Unfortunately whether or not the uterus will rupture cannot be predicted. Uterine rupture occurs without warning and is a retrospective diagnosis.
Occasionally an ultrasound when you are not pregnant will report a uterine wall defect in the area of the scar. Sometimes in advanced pregnancy, an ultrasound scan will report a very thin lower uterine segment, which implies increased risk.
Extra precautionary measures are taken in a labour after a Caesarean section to try to diagnose uterine rupture early. This included continuous foetal heart rate monitoring (CTG) as sudden fetal distress may be the first sign. Some obstetricians will not allow an epidural in labour as they believe an epidural can mask signs of uterine rupture. Sudden sharp pain over the scar is a sign of tearing and this will be missed if there is an epidural. Personally, I am happy for you to have an epidural in labour if that is your preference. Also with uterine rupture, there can be vaginal bleeding, a sudden cessation of contractions with the uterus tearing and the mother can become faint or even go unconscious because of low blood pressure with internal bleeding.
What damage uterine rupture causes depends on how severe the uterine tear is and where it is located. As well as a tear in the uterine wall the tear can extend and can result in trauma to major internal organs (bladder and bowel) and to major blood vessels (such as the uterine artery) which result in life-threatening internal haemorrhage.
A ruptured uterus will always need urgent surgery to deliver your baby and assess and deal with internal damage in you.
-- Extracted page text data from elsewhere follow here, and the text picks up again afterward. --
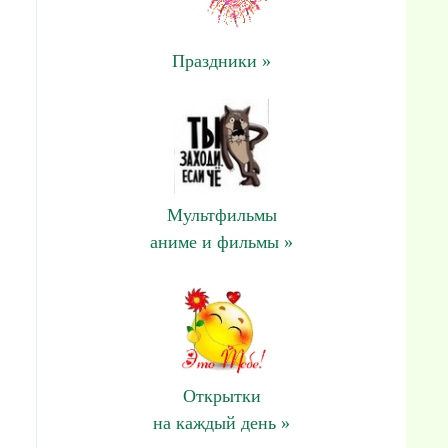
Праздники »
Мультфильмы
аниме и фильмы »
Открытки
на каждый день »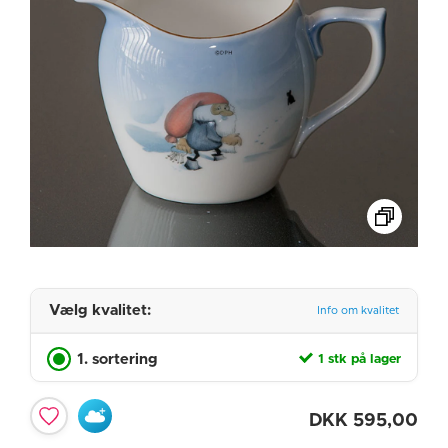
Vælg kvalitet:
Info om kvalitet
1. sortering
1 stk på lager
DKK
595,00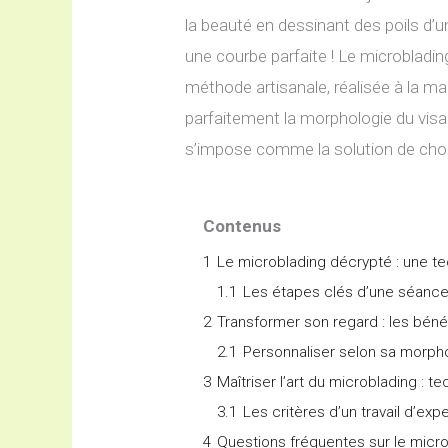
la beauté en dessinant des poils d’une
une courbe parfaite ! Le microbladi
méthode artisanale, réalisée à la m
parfaitement la morphologie du visa
s’impose comme la solution de choix
Contenus
1
Le microblading décrypté : une te
1.1
Les étapes clés d’une séance
2
Transformer son regard : les béné
2.1
Personnaliser selon sa morph
3
Maîtriser l’art du microblading : te
3.1
Les critères d’un travail d’expe
4
Questions fréquentes sur le micr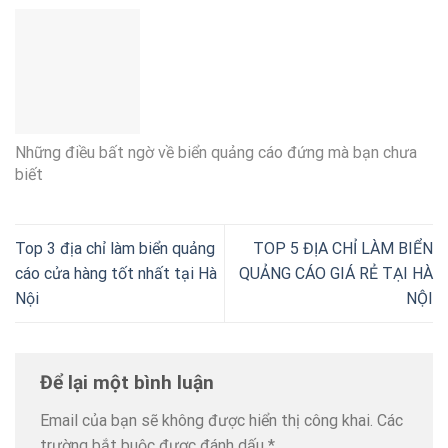
Những điều bất ngờ về biển quảng cáo đứng mà bạn chưa
biết
Top 3 địa chỉ làm biển quảng
TOP 5 ĐỊA CHỈ LÀM BIỂN
cáo cửa hàng tốt nhất tại Hà
QUẢNG CÁO GIÁ RẺ TẠI HÀ
Nội
NỘI
Để lại một bình luận
Email của bạn sẽ không được hiển thị công khai.
Các
trường bắt buộc được đánh dấu
*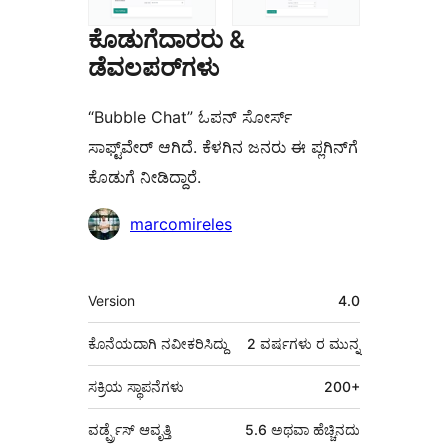
ಕೊಡುಗೆದಾರರು &
ಡೆವಲಪರ್‌ಗಳು
“Bubble Chat” ಓಪನ್ ಸೋರ್ಸ್
ಸಾಫ್ಟ್‌ವೇರ್ ಆಗಿದೆ. ಕೆಳಗಿನ ಜನರು ಈ ಪ್ಲಗಿನ್‌ಗೆ
ಕೊಡುಗೆ ನೀಡಿದ್ದಾರೆ.
ಕೊಡುಗೆದಾರರು
marcomireles
ಮೆಟಾ
Version
4.0
ಕೊನೆಯದಾಗಿ ನವೀಕರಿಸಿದ್ದು
2 ವರ್ಷಗಳು
ರ ಮುನ್ನ
ಸಕ್ರಿಯ ಸ್ಥಾಪನೆಗಳು
200+
ವರ್ಡ್ಪ್ರೆಸ್ ಆವೃತ್ತಿ
5.6 ಅಥವಾ ಹೆಚ್ಚಿನದು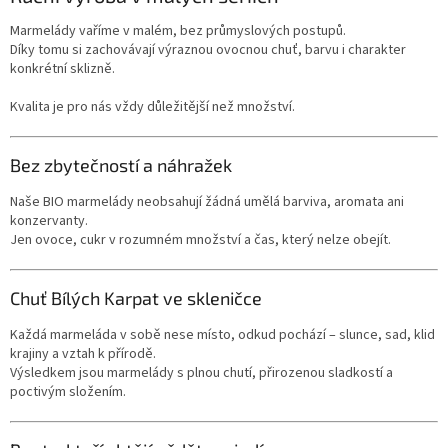
Marmelády vaříme v malém, bez průmyslových postupů.
Díky tomu si zachovávají výraznou ovocnou chuť, barvu i charakter
konkrétní sklizně.
Kvalita je pro nás vždy důležitější než množství.
Bez zbytečností a náhražek
Naše BIO marmelády neobsahují žádná umělá barviva, aromata ani
konzervanty.
Jen ovoce, cukr v rozumném množství a čas, který nelze obejít.
Chuť Bílých Karpat ve skleničce
Každá marmeláda v sobě nese místo, odkud pochází – slunce, sad, klid
krajiny a vztah k přírodě.
Výsledkem jsou marmelády s plnou chutí, přirozenou sladkostí a
poctivým složením.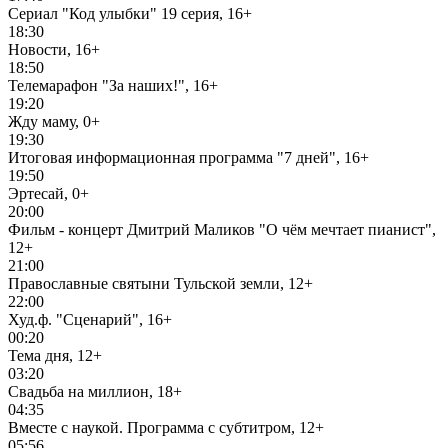
Сериал "Код улыбки" 19 серия, 16+
18:30
Новости, 16+
18:50
Телемарафон "За наших!", 16+
19:20
Жду маму, 0+
19:30
Итоговая информационная программа "7 дней", 16+
19:50
Эртесай, 0+
20:00
Фильм - концерт Дмитрий Маликов "О чём мечтает пианист",
12+
21:00
Православные святыни Тульской земли, 12+
22:00
Худ.ф. "Сценарий", 16+
00:20
Тема дня, 12+
03:20
Свадьба на миллион, 18+
04:35
Вместе с наукой. Программа с субтитром, 12+
05:56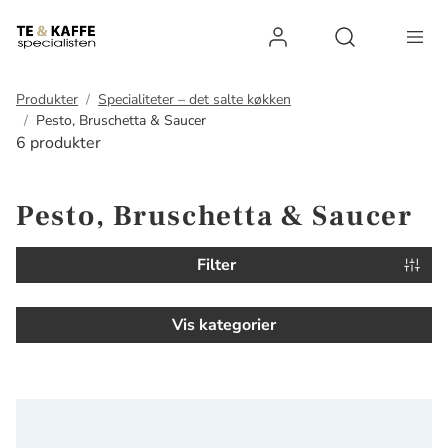
Log ind
Open search 
Produkter
Specialiteter – det salte køkken
Pesto, Bruschetta & Saucer
6 produkter
Pesto, Bruschetta & Saucer
Filter
Vis kategorier
1830 Smørepålæg med ansjoser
This surgery is usually done under a general anaesthetic because of the gravity of the situation. Necessary surgery to correct damage can be very major and very high risk and may even involve the need for an emergency hysterectomy (surgical removal of your uterus).
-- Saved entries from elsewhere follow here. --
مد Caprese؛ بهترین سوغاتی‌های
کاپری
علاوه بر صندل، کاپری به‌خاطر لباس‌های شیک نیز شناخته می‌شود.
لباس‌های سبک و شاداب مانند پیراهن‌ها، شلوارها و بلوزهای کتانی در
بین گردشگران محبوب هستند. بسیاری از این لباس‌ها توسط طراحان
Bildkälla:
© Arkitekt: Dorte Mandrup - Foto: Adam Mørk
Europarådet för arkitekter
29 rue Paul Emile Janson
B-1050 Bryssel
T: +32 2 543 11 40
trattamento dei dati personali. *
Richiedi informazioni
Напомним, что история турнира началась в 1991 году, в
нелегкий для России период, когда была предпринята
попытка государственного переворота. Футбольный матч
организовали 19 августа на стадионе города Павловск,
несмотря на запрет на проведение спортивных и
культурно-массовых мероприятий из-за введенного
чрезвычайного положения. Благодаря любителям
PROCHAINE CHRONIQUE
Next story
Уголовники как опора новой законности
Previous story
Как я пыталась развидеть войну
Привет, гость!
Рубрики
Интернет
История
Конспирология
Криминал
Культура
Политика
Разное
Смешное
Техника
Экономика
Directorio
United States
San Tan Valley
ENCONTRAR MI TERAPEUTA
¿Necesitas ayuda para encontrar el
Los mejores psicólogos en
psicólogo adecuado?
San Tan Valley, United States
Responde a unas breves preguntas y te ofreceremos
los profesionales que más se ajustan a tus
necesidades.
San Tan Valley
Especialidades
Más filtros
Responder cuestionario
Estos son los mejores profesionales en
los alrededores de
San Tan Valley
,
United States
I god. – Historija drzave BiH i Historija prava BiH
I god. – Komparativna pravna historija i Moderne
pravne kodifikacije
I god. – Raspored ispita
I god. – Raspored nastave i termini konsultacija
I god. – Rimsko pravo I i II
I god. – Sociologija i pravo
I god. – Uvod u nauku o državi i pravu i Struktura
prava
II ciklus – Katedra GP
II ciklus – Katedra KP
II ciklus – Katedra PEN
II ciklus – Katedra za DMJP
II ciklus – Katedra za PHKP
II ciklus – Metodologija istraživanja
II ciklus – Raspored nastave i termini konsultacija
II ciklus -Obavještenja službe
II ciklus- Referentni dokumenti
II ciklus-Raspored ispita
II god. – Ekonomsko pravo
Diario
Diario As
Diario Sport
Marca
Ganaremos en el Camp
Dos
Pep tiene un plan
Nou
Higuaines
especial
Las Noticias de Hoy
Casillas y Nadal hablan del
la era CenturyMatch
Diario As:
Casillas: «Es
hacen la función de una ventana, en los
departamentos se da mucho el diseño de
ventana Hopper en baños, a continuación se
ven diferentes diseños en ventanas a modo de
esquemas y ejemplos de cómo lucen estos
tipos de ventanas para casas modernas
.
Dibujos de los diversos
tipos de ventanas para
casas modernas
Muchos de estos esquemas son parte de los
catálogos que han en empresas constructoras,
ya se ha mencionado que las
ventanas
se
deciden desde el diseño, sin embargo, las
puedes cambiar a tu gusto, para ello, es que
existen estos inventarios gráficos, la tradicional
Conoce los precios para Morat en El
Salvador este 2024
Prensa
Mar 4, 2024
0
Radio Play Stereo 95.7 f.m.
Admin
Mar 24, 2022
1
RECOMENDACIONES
Your baby can end up outside your uterus in your peritoneal cavity, having been extruded through the hole in the uterine wall. If the blood flow to the baby is affected by the uterine rupture, the rupture can result in reduced oxygenation or even cessation of oxygenation to the baby. Your baby can suffer because of severe lack of oxygen organ damage including permanent brain damage and even in death.
What is placenta accreta?
A Caesarean section has implied risk of a markedly (morbidly) adherent placenta (called placenta accreta) next pregnancy. This means the placenta does not come away from the uterine wall in the normal way after delivery. The severity of placenta accreta varies. The incidence increases with the number of Caesarean sections you have had and with some surgical uterine closure techniques with Caesarean section.
Placenta accreta is associated with risk of marked haemorrhage which can be life-threatening. As well there may need to be major surgery including sometimes the need for an emergency hysterectomy. Whether you have a placenta accreta can be checked by ultrasound scan with some degree of accuracy.
I have personally done many thousands of Caesarean sections and to my knowledge, I have never had a patient with any significant degree of placenta accreta after a Caesarean section I have done personally. I believe my good track record reflects my careful surgical technique with closure of the uterine wall. I avoid suturing the endometrium layer (also called ‘the decidua’ in pregnancy) and I close the uterine muscle in 2 layers.
Abdominal wall closure
As well I have a very low incidence of intraperitoneal adhesions, which is far less than I have seen when many of colleagues have done the previous Caesarean section. I believe this is because of my careful surgical technique with closure of the abdominal wall layers. I close ALL layers – the uterus in 2 layers (avoiding the endometrium), the peritoneum layer over the uterus, the peritoneum layer on the back of the abdominal wall, the rectus muscle layer (which results in a flatter tummy), the sheath layer, the subcutaneous fat layer, and the skin layer.